8. Kapitel . Festungsanstalt Landsberg am Lech .

Erzählung zum Thema Heimat

von  kirchheimrunner

Als der Lenz im Krankenzimmer des Freisinger Spittals aufwachte, war alles weiß um ihn herum:
Das Bettlaken, die getünchte Mauer, die Betten der anderen Siechen und der Kittel der Krankenschwester.
"Marie, bist du es?"

Er konnte immer noch keinen klaren Gedanken fassen. Die Schmerzmittel und die Beruhigungsspritze hatten seinen Verstand vernebelt.

Der Verstand der beiden Beamten von der Landpolizei, die hinter dem Arzt und der Krankenpflegerin auftauchten, arbeitete aber messerscharf und präzise:

Kurz angebunden notierten sie in ihr Notizbücherl:
Küblböck Lorenz,
geboren am 21.Mai 1934 in Pfettrach,
Post Attenkirchen.
Beruf: Landwirtschaftshelfer; wohnhaft am elterlichen Bauernhof.


„Sei gescheit Lorenz, gestehe alles und es wird halb so schlimm! Dass du des Motoradl vom Weinzierl Schorsch g’stohlen hast, dafür haben wir mehrere Zeugen. Das könnten wir noch als Kavaliersdelikt und Dummejungenstreich durchgehen lassen; - da ist dir halt die Sicherung durchbrennt!

Aber Motorrad klauen und dann noch die anderen bestehlen; bist du noch bei Verstand?
Des kommt dich teuer zu stehen mein lieber Lenz. Da kommst uns nicht so leicht davon.

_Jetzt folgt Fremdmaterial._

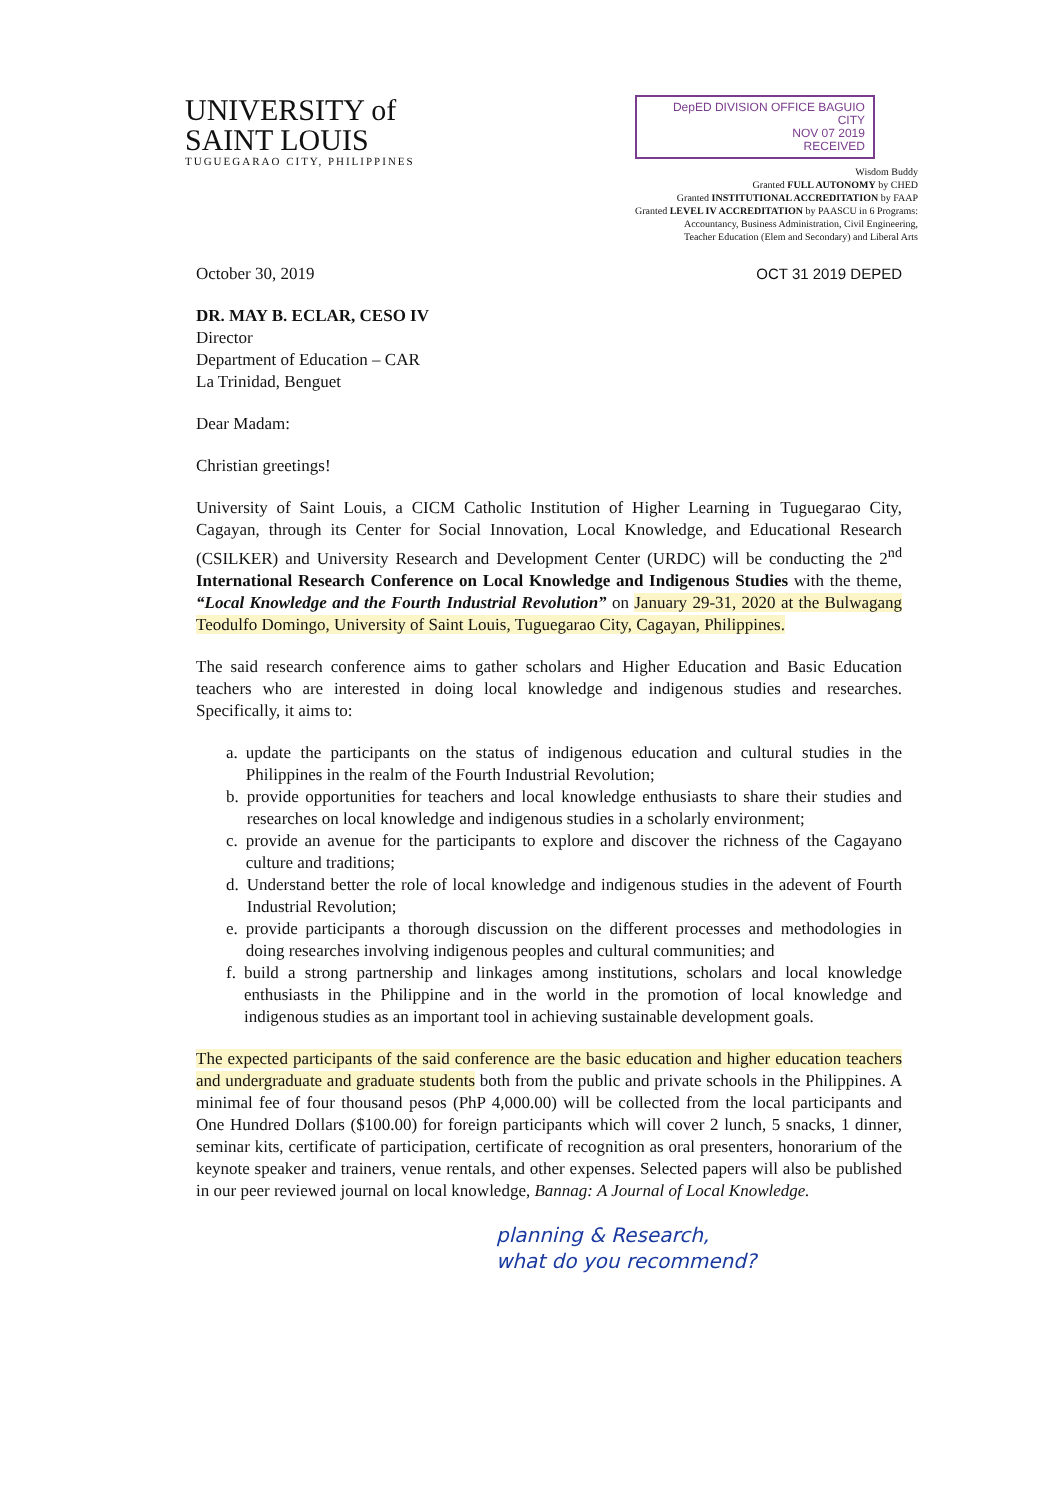UNIVERSITY of
SAINT LOUIS
TUGUEGARAO CITY, PHILIPPINES
DepED DIVISION OFFICE BAGUIO CITY
NOV 07 2019
RECEIVED
Wisdom Buddy
Granted FULL AUTONOMY by CHED
Granted INSTITUTIONAL ACCREDITATION by FAAP
Granted LEVEL IV ACCREDITATION by PAASCU in 6 Programs:
Accountancy, Business Administration, Civil Engineering,
Teacher Education (Elem and Secondary) and Liberal Arts
October 30, 2019 OCT 31 2019 DEPED
DR. MAY B. ECLAR, CESO IV
Director
Department of Education – CAR
La Trinidad, Benguet
Dear Madam:
Christian greetings!
University of Saint Louis, a CICM Catholic Institution of Higher Learning in Tuguegarao City, Cagayan, through its Center for Social Innovation, Local Knowledge, and Educational Research (CSILKER) and University Research and Development Center (URDC) will be conducting the 2<sup>nd</sup> International Research Conference on Local Knowledge and Indigenous Studies with the theme, “Local Knowledge and the Fourth Industrial Revolution” on January 29-31, 2020 at the Bulwagang Teodulfo Domingo, University of Saint Louis, Tuguegarao City, Cagayan, Philippines.
The said research conference aims to gather scholars and Higher Education and Basic Education teachers who are interested in doing local knowledge and indigenous studies and researches. Specifically, it aims to:
a. update the participants on the status of indigenous education and cultural studies in the Philippines in the realm of the Fourth Industrial Revolution;
b. provide opportunities for teachers and local knowledge enthusiasts to share their studies and researches on local knowledge and indigenous studies in a scholarly environment;
c. provide an avenue for the participants to explore and discover the richness of the Cagayano culture and traditions;
d. Understand better the role of local knowledge and indigenous studies in the adevent of Fourth Industrial Revolution;
e. provide participants a thorough discussion on the different processes and methodologies in doing researches involving indigenous peoples and cultural communities; and
f. build a strong partnership and linkages among institutions, scholars and local knowledge enthusiasts in the Philippine and in the world in the promotion of local knowledge and indigenous studies as an important tool in achieving sustainable development goals.
The expected participants of the said conference are the basic education and higher education teachers and undergraduate and graduate students both from the public and private schools in the Philippines. A minimal fee of four thousand pesos (PhP 4,000.00) will be collected from the local participants and One Hundred Dollars ($100.00) for foreign participants which will cover 2 lunch, 5 snacks, 1 dinner, seminar kits, certificate of participation, certificate of recognition as oral presenters, honorarium of the keynote speaker and trainers, venue rentals, and other expenses. Selected papers will also be published in our peer reviewed journal on local knowledge, Bannag: A Journal of Local Knowledge.
planning & Research,
what do you recommend?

„So kommt doch alles ans Tageslicht, dachte er sich..... Ist auch recht; ist eh alles vorbei...„

„Gib schon her, ich unterschreib denn Wisch schon, aber lasst mir meine Ruhe.„

Tausendmal mindestens - hätte der Lenz die darauf folgenden Jahre - seine Unterschrift ungeschehen machen wollen. Aber wer hat schon einen wachen Verstand  mit einen schlechten Gewissen. Sechzehn Monate ohne Bewährung brachte ihm sein Geständnis ein; trotz milder und einsichtiger Richter; - trotz schriftlichem Geständnis; - aber: Bei Motorraddiebstahl in Tateinheit mit Körperverletzung und schweren Raub;
da kann niemand Gnade - vor Recht ergehen lassen!.

Den angetrunkenen Kopfhammer Franz - Xaver hatte er am 12September 1956, kurz vor Mittag im Wirtshaus niedergeschlagen und ihm die Brieftasche mit eintausend fünfhundert  Mark geraubt. Der Weinzierl Schorsch und der Stangassinger Hans hatten es bezeugt und hätten vor Gericht auch jeden Eid darauf geschworen. Alles erstunken und erlogen; - aber darauf kam jetzt auch nicht mehr an.

Der Geistliche Rat von Pfettrach und seine gramgebeugten Eltern waren die Einzigen, die den Lenz in der Strafanstalt besuchten.

Die Marie kam nicht!

Der Lorenz hatte während der Monate, die er hinter Gittern saß genug Zeit über sein verpfuschtes Leben nachzudenken:
Wer einmal aus dem Blechnapf frisst ...

Eines wurde ihm sehr schnell klar: Alle Menschen waren von Grund auf schlecht. Nur komischer Weise der Pfettracher Pfarrer nicht.  Der Lenz konnte immer noch nicht verstehen was der geistliche Rat für ihn getan hatte: Genau 385,21 DM hatte man in seiner Joppentasche gefunden, als man ihn im Spital eingeliefert hatte. Der Pfarrer, - als einziger Zeuge, hatte den Beleg unterschieben und bestätigt:

Persönliches Eigentum, des Lorenz Küblböck.

Obwohl er es besser wusste: Es war genau sie Summe der Kollekte. Das Geld gehörte der Kirche, den Armen und dem lieben Gott! Aber er wollte dem Buben nichts antun, sondern die Untat bewahren wie ein Beichtgeheimnis. Die Leviten würde er ihm ein andermal lesen. Die Wahrheit wollte er versiegeln und aufheben für später.

Immer noch ging eine kleine, braunäugige Marie mit ihren süßen Sommersprossen um die Nase in den Täumen von Lorenz spatzieren; -aber auch sie würde bald nur noch schemenhaft zu sehen sein: Noch ehe das Jahr um war, den Schleier der Benediktinerinnen anziehen, ihre Gelübde ablegen, für ihn beten, und ihn dann für immer vergessen. Das war gewiss! - Etwas anders konnte sich der Lenz beim besen Willen nicht vorstellen.